*Work instructions*
All of the data, except its images, should be set down exactly as it appears.
[Dataset excerpts — start]
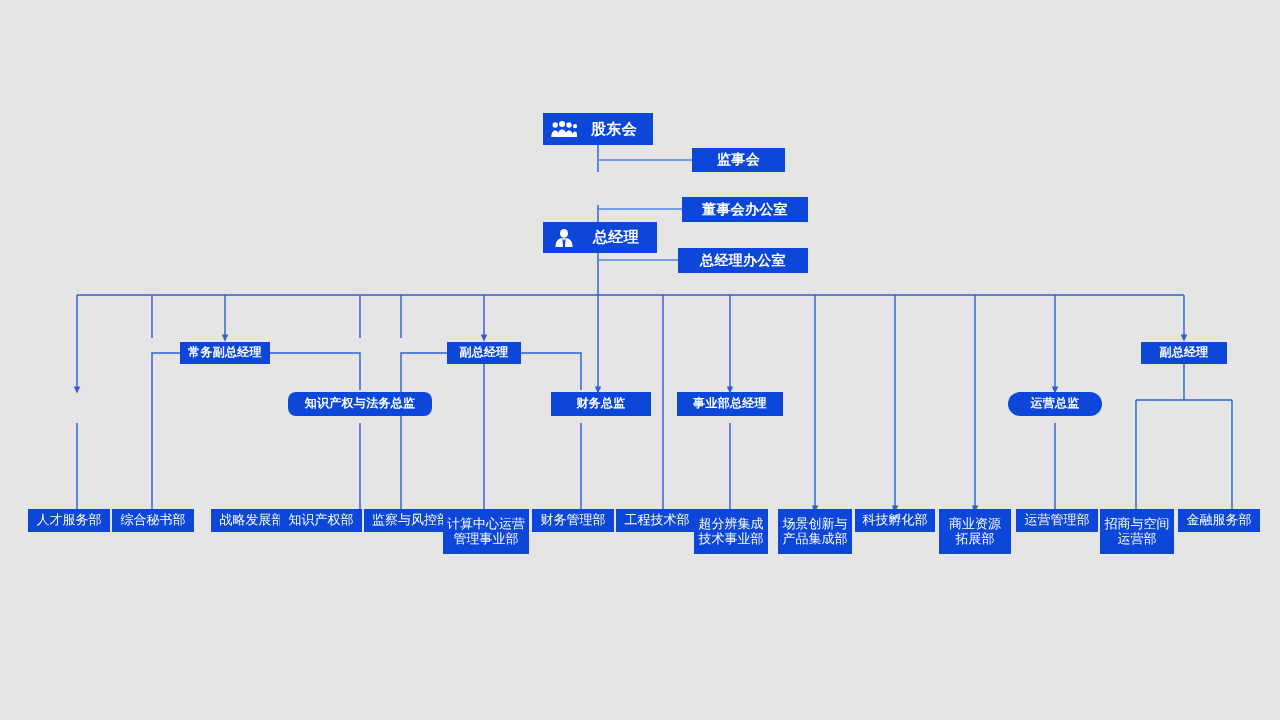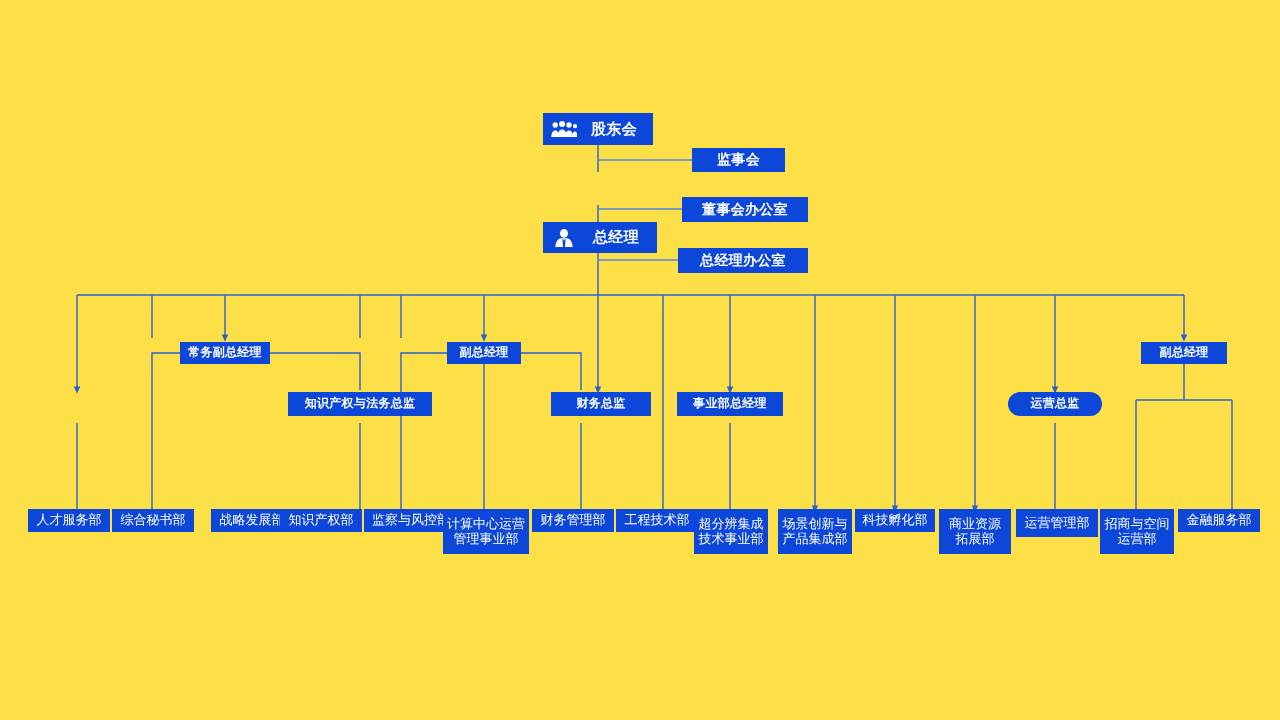--- a/index.html
+++ b/index.html
@@ -17,7 +17,7 @@
     position: relative;
     width: 1280px;
     height: 720px;
-    background: #fde047;
+    background: #e5e5e5;
   }
   #wires {
     position: absolute;

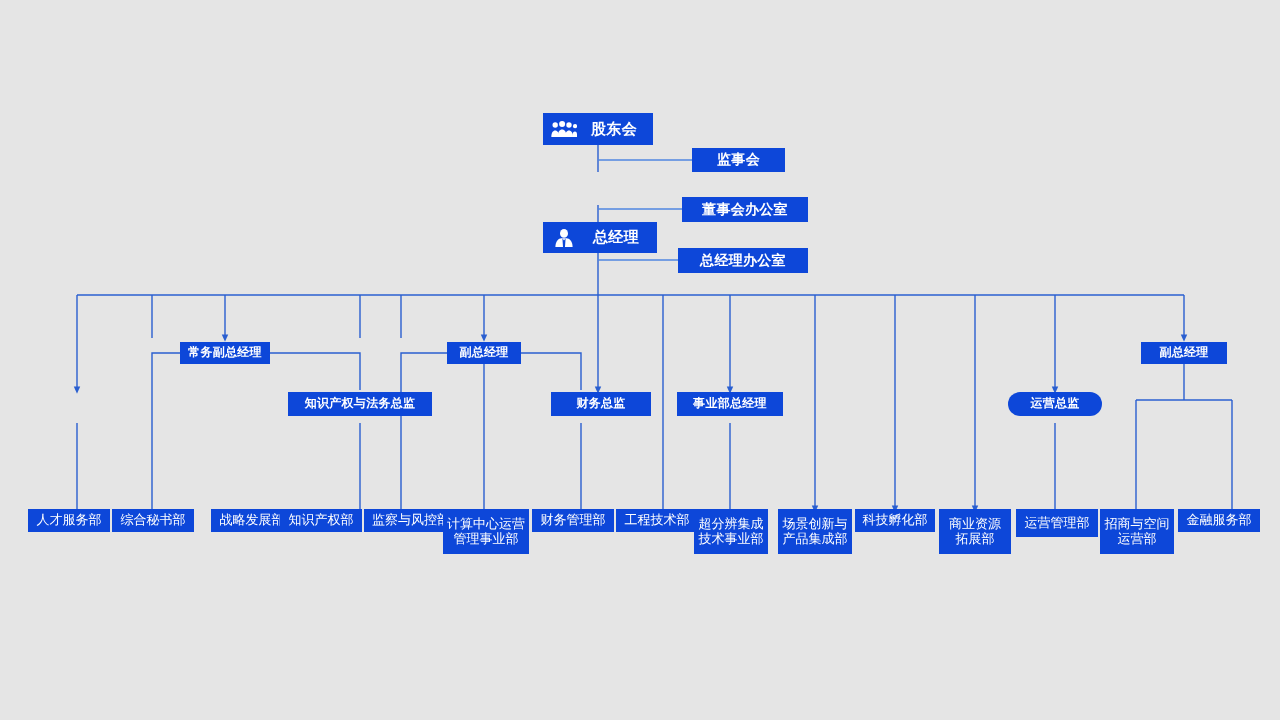--- a/index.html
+++ b/index.html
@@ -181,7 +181,7 @@
   </div>
 
 
-  <div class="node dir" style="left:288px; top:392px; width:144px; height:24px;">
+  <div class="node dir" style="left:288px; top:392px; width:144px; height:24px;border-radius:8px;">
     <span>知识产权与法务总监</span>
   </div>
 

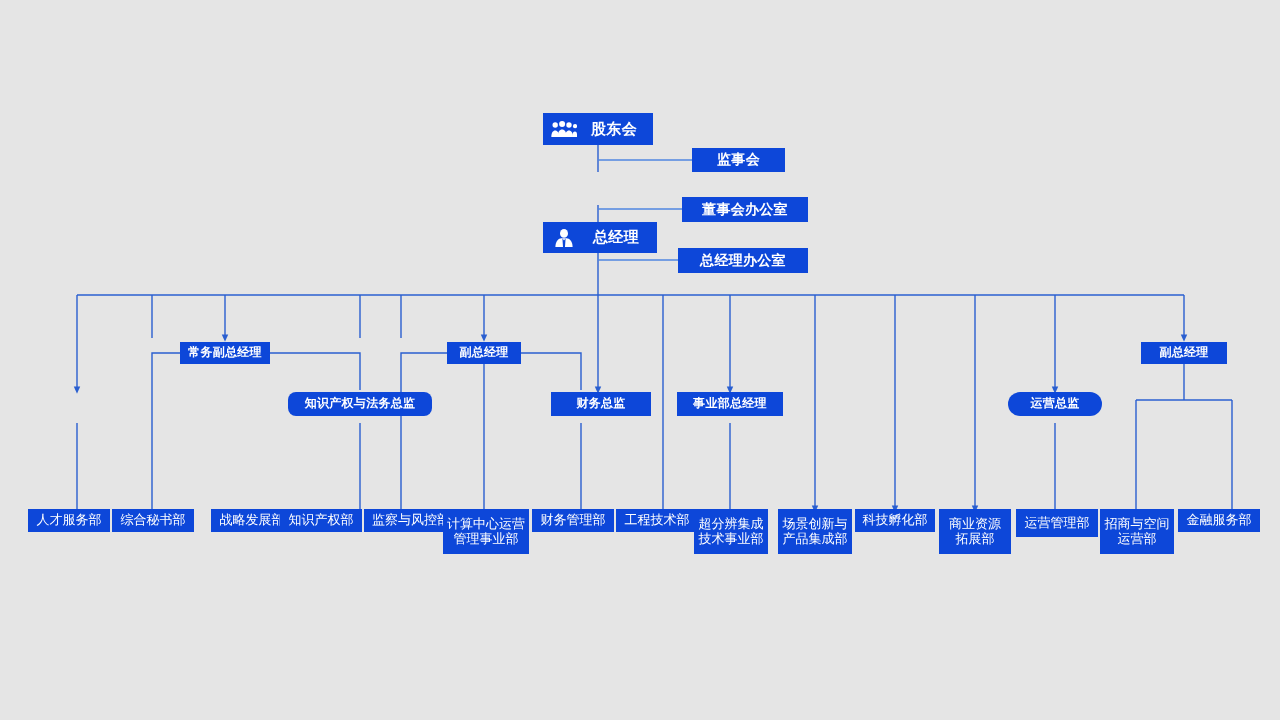--- a/index.html
+++ b/index.html
@@ -237,7 +237,7 @@
     <span>商业资源
 拓展部</span>
   </div>
-  <div class="node dept" style="left:1016px; top:509px; width:82px; height:28px;">
+  <div class="node dept" style="left:1016px; top:509px; width:82px; height:23px;">
     <span>运营管理部</span>
   </div>
   <div class="node dept" style="left:1100px; top:509px; width:74px; height:45px;">

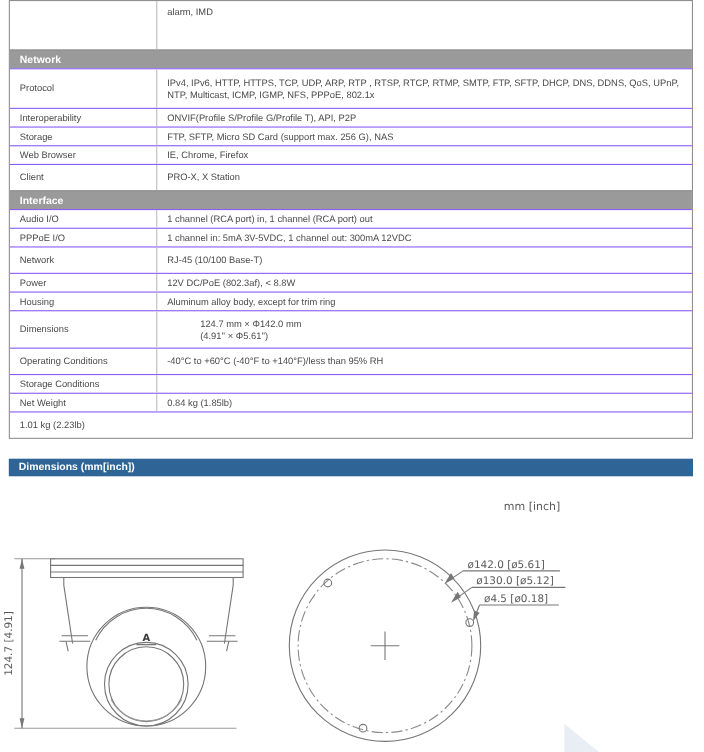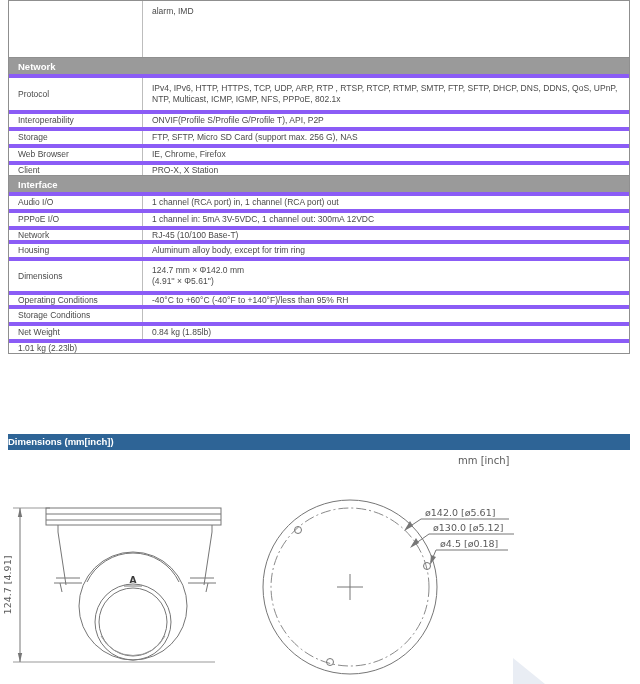--- a/index.html
+++ b/index.html
@@ -20,7 +20,7 @@
   .tlabel{width:134px;min-width:134px;border-right:1px solid #bdbdbd;
     padding:0 4px 0 9px;}
   .tvalue{flex:1;padding:1px 8px 1px 9px;white-space:pre-line;}
-  .h44{height:56px;} .h36{height:36px;} .h34{height:34px;}
+  .h44{height:44px;} .h36{height:36px;} .h34{height:34px;}
   .h17{height:17px;} .h16{height:14px;}
   .top-align .tcell{align-items:flex-start;}
   .top-align .tvalue{padding-top:5px;}

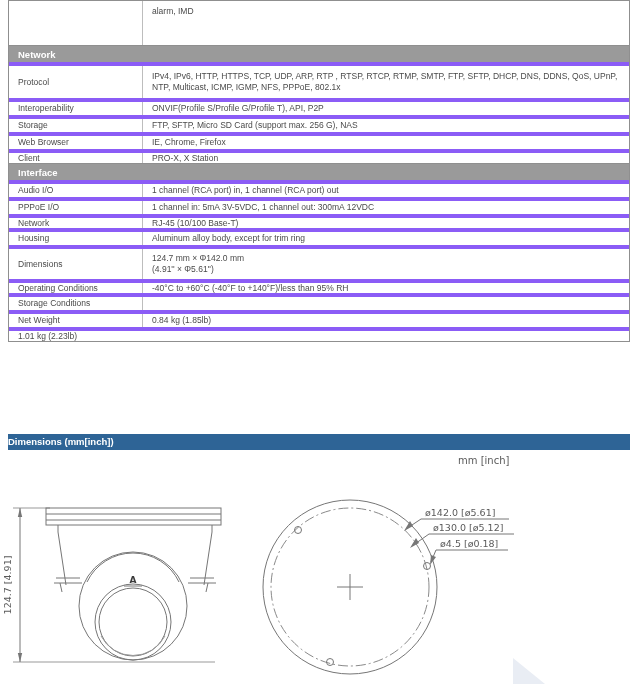--- a/index.html
+++ b/index.html
@@ -13,7 +13,7 @@
     border:1px solid #8f8f8f;border-top:1px solid #8f8f8f;
     box-sizing:border-box;background:#fff;
   }
-  .trow{display:flex;box-sizing:border-box;border-top:4px solid #8b5cf6;}
+  .trow{display:flex;box-sizing:border-box;border-top:1px solid #8b5cf6;}
   .trow:first-child{border-top:none;}
   .tcell{box-sizing:border-box;display:flex;align-items:center;
     font-size:8.5px;line-height:11px;color:#4a4a4a;}

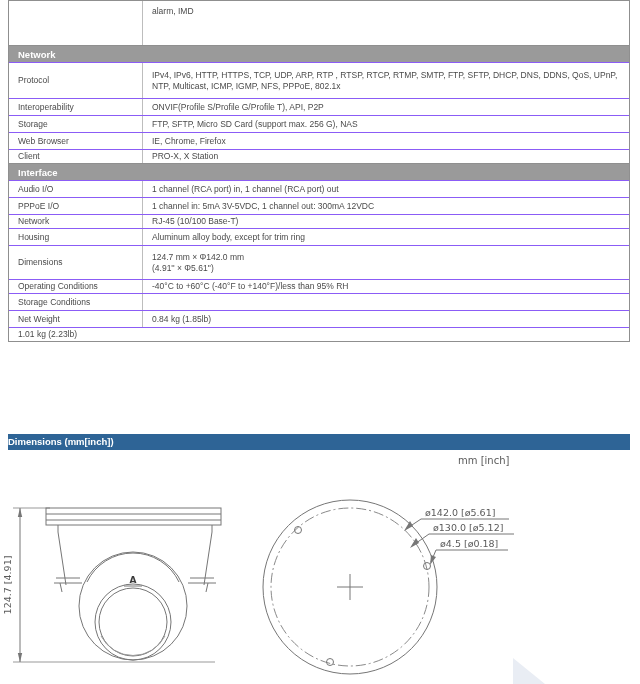--- a/index.html
+++ b/index.html
@@ -21,7 +21,7 @@
     padding:0 4px 0 9px;}
   .tvalue{flex:1;padding:1px 8px 1px 9px;white-space:pre-line;}
   .h44{height:44px;} .h36{height:36px;} .h34{height:34px;}
-  .h17{height:17px;} .h16{height:14px;}
+  .h17{height:17px;} .h16{height:24px;}
   .top-align .tcell{align-items:flex-start;}
   .top-align .tvalue{padding-top:5px;}
   .sect-header{display:block;height:17px;box-sizing:border-box;

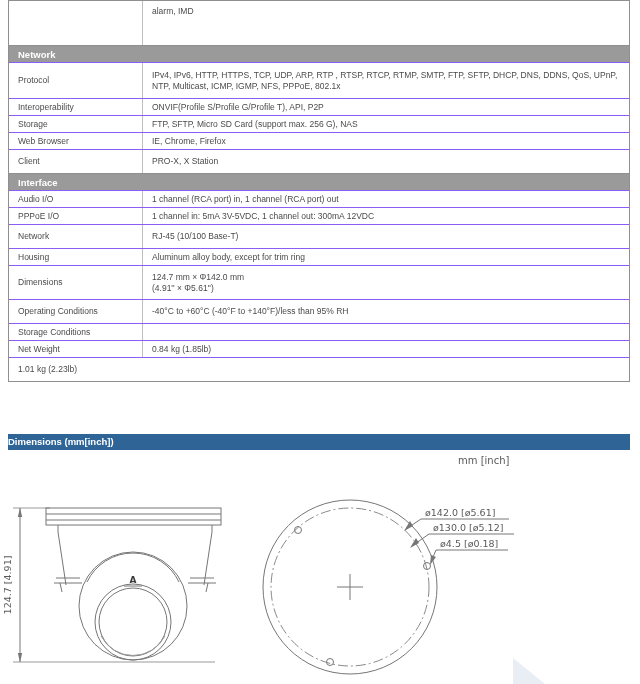--- a/index.html
+++ b/index.html
@@ -86,6 +86,10 @@
     <div class="tcell tvalue">RJ-45 (10/100 Base-T)</div>
   </div>
 
+  <div class="trow h17">
+    <div class="tcell tlabel">Power</div>
+    <div class="tcell tvalue">12V DC/PoE (802.3af), &lt; 8.8W</div>
+  </div>
   <div class="trow h17">
     <div class="tcell tlabel">Housing</div>
     <div class="tcell tvalue">Aluminum alloy body, except for trim ring</div>

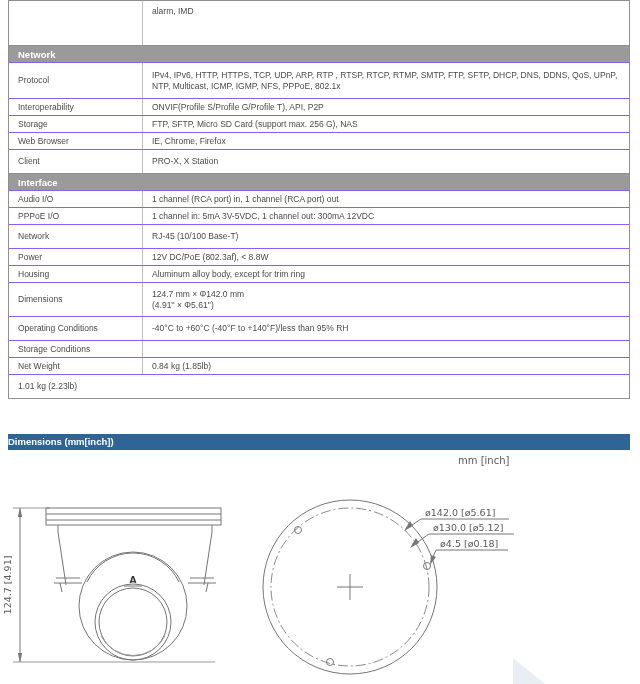--- a/index.html
+++ b/index.html
@@ -20,7 +20,7 @@
   .tlabel{width:134px;min-width:134px;border-right:1px solid #bdbdbd;
     padding:0 4px 0 9px;}
   .tvalue{flex:1;padding:1px 8px 1px 9px;white-space:pre-line;}
-  .h44{height:44px;} .h36{height:36px;} .h34{height:34px;}
+  .h44{height:44px;} .h36{height:36px;} .h34{height:34px;gap:30px;}
   .h17{height:17px;} .h16{height:24px;}
   .top-align .tcell{align-items:flex-start;}
   .top-align .tvalue{padding-top:5px;}

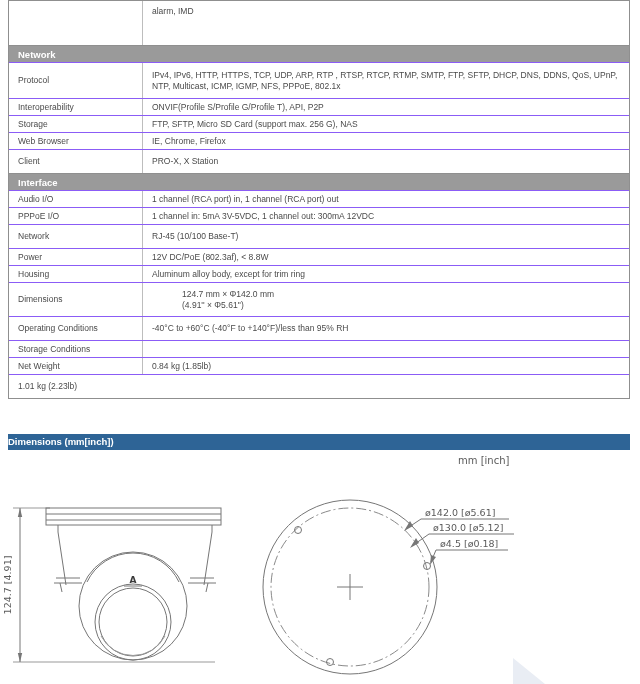--- a/index.html
+++ b/index.html
@@ -29,9 +29,9 @@
     line-height:17px;padding-left:9px;border-top:1px solid #8f8f8f;}
   
   .dim-bar{
-    position:absolute;left:8px;top:434px;width:622px;height:16px;
+    position:absolute;left:8px;top:417px;width:622px;height:16px;
     box-sizing:border-box;background:#2e6496;color:#ffffff;
-    font-weight:bold;font-size:9.5px;line-height:16px;
+    font-weight:bold;font-size:9.5px;line-height:16px;padding-left:9px;
   }
   
   .drawing{position:absolute;left:0;top:450px;width:640px;height:234px;}

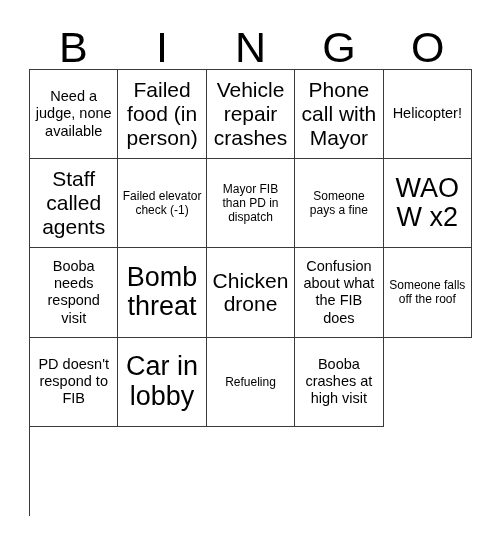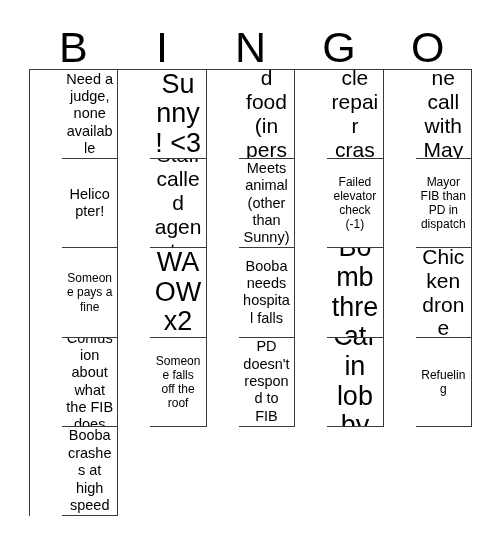--- a/index.html
+++ b/index.html
@@ -67,7 +67,6 @@
     padding: 2px 4px;
     overflow: hidden;
     background: #ffffff;
-    margin-left: 32px;
   }
   .cell-text {
     display: block;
[Dataset excerpts — finish]
*Finished exercise*
--- a/index.html
+++ b/index.html
@@ -17,7 +17,7 @@
     position: relative;
     width: 1280px;
     height: 720px;
-    background: #fde047;
+    background: #e5e5e5;
   }
   #wires {
     position: absolute;

--- a/index.html
+++ b/index.html
@@ -181,7 +181,7 @@
   </div>
 
 
-  <div class="node dir" style="left:288px; top:392px; width:144px; height:24px;">
+  <div class="node dir" style="left:288px; top:392px; width:144px; height:24px;border-radius:8px;">
     <span>知识产权与法务总监</span>
   </div>
 

--- a/index.html
+++ b/index.html
@@ -237,7 +237,7 @@
     <span>商业资源
 拓展部</span>
   </div>
-  <div class="node dept" style="left:1016px; top:509px; width:82px; height:28px;">
+  <div class="node dept" style="left:1016px; top:509px; width:82px; height:23px;">
     <span>运营管理部</span>
   </div>
   <div class="node dept" style="left:1100px; top:509px; width:74px; height:45px;">

--- a/index.html
+++ b/index.html
@@ -20,7 +20,7 @@
   .tlabel{width:134px;min-width:134px;border-right:1px solid #bdbdbd;
     padding:0 4px 0 9px;}
   .tvalue{flex:1;padding:1px 8px 1px 9px;white-space:pre-line;}
-  .h44{height:56px;} .h36{height:36px;} .h34{height:34px;}
+  .h44{height:44px;} .h36{height:36px;} .h34{height:34px;}
   .h17{height:17px;} .h16{height:14px;}
   .top-align .tcell{align-items:flex-start;}
   .top-align .tvalue{padding-top:5px;}

--- a/index.html
+++ b/index.html
@@ -13,7 +13,7 @@
     border:1px solid #8f8f8f;border-top:1px solid #8f8f8f;
     box-sizing:border-box;background:#fff;
   }
-  .trow{display:flex;box-sizing:border-box;border-top:4px solid #8b5cf6;}
+  .trow{display:flex;box-sizing:border-box;border-top:1px solid #8b5cf6;}
   .trow:first-child{border-top:none;}
   .tcell{box-sizing:border-box;display:flex;align-items:center;
     font-size:8.5px;line-height:11px;color:#4a4a4a;}

--- a/index.html
+++ b/index.html
@@ -21,7 +21,7 @@
     padding:0 4px 0 9px;}
   .tvalue{flex:1;padding:1px 8px 1px 9px;white-space:pre-line;}
   .h44{height:44px;} .h36{height:36px;} .h34{height:34px;}
-  .h17{height:17px;} .h16{height:14px;}
+  .h17{height:17px;} .h16{height:24px;}
   .top-align .tcell{align-items:flex-start;}
   .top-align .tvalue{padding-top:5px;}
   .sect-header{display:block;height:17px;box-sizing:border-box;

--- a/index.html
+++ b/index.html
@@ -86,6 +86,10 @@
     <div class="tcell tvalue">RJ-45 (10/100 Base-T)</div>
   </div>
 
+  <div class="trow h17">
+    <div class="tcell tlabel">Power</div>
+    <div class="tcell tvalue">12V DC/PoE (802.3af), &lt; 8.8W</div>
+  </div>
   <div class="trow h17">
     <div class="tcell tlabel">Housing</div>
     <div class="tcell tvalue">Aluminum alloy body, except for trim ring</div>

--- a/index.html
+++ b/index.html
@@ -20,7 +20,7 @@
   .tlabel{width:134px;min-width:134px;border-right:1px solid #bdbdbd;
     padding:0 4px 0 9px;}
   .tvalue{flex:1;padding:1px 8px 1px 9px;white-space:pre-line;}
-  .h44{height:44px;} .h36{height:36px;} .h34{height:34px;}
+  .h44{height:44px;} .h36{height:36px;} .h34{height:34px;gap:30px;}
   .h17{height:17px;} .h16{height:24px;}
   .top-align .tcell{align-items:flex-start;}
   .top-align .tvalue{padding-top:5px;}

--- a/index.html
+++ b/index.html
@@ -29,9 +29,9 @@
     line-height:17px;padding-left:9px;border-top:1px solid #8f8f8f;}
   
   .dim-bar{
-    position:absolute;left:8px;top:434px;width:622px;height:16px;
+    position:absolute;left:8px;top:417px;width:622px;height:16px;
     box-sizing:border-box;background:#2e6496;color:#ffffff;
-    font-weight:bold;font-size:9.5px;line-height:16px;
+    font-weight:bold;font-size:9.5px;line-height:16px;padding-left:9px;
   }
   
   .drawing{position:absolute;left:0;top:450px;width:640px;height:234px;}

--- a/index.html
+++ b/index.html
@@ -67,7 +67,6 @@
     padding: 2px 4px;
     overflow: hidden;
     background: #ffffff;
-    margin-left: 32px;
   }
   .cell-text {
     display: block;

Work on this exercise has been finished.